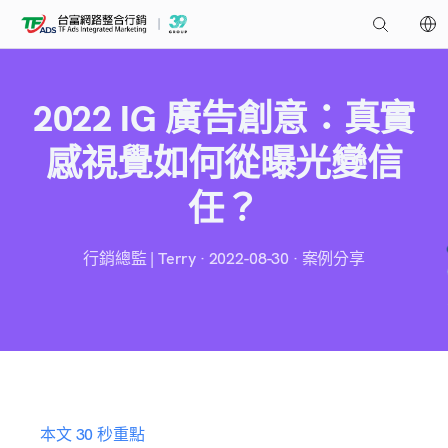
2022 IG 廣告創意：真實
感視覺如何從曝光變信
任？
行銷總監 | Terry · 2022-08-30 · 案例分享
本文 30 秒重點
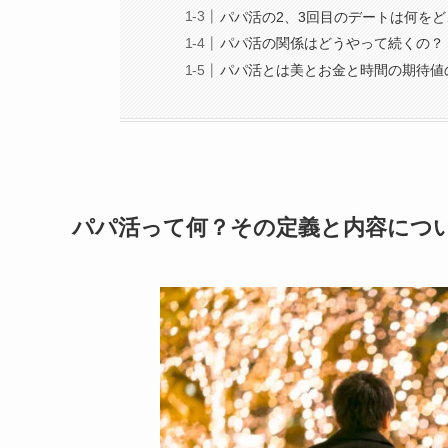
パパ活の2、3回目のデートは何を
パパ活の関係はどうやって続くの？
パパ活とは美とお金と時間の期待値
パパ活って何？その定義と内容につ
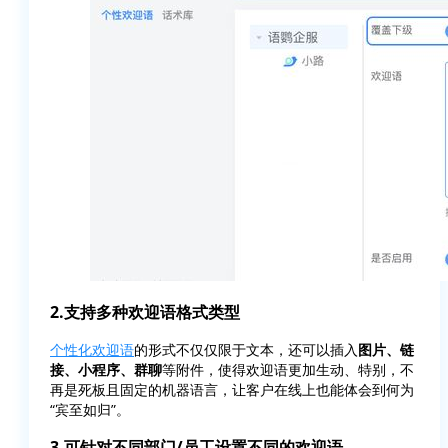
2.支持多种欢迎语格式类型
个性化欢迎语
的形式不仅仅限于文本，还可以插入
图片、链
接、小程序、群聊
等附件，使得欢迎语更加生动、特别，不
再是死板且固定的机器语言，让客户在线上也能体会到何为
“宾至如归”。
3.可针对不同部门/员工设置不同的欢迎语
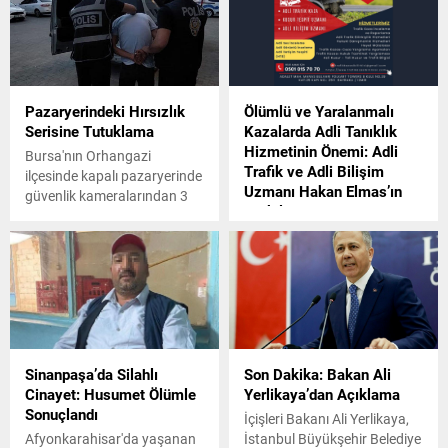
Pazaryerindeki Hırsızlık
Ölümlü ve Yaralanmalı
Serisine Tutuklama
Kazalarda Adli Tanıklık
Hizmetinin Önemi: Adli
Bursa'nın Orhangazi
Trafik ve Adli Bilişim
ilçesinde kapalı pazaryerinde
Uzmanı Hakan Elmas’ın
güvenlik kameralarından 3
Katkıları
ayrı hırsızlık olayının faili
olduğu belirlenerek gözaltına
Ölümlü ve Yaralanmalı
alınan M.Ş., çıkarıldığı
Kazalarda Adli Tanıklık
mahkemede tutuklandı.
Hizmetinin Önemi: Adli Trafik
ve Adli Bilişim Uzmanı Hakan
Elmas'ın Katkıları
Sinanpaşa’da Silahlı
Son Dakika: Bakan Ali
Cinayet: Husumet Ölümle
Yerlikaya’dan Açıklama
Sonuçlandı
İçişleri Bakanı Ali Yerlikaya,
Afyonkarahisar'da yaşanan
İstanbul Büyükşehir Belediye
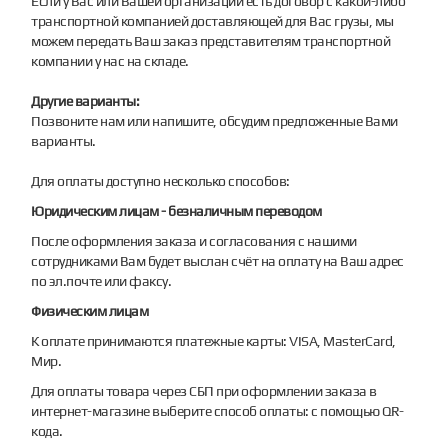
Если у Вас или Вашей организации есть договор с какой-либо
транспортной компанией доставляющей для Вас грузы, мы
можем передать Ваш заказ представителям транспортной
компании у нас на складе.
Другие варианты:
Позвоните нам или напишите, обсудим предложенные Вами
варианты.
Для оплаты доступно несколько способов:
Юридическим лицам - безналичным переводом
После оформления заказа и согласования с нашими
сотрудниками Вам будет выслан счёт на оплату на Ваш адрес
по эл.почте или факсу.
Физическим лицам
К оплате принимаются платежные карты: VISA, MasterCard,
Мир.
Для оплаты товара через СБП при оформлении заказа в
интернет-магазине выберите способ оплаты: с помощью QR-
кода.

:::::

For each line in the material above that contains the string "Hizmetinin", make a copy.

Hizmetinin Önemi: Adli
Hizmetinin Önemi: Adli Trafik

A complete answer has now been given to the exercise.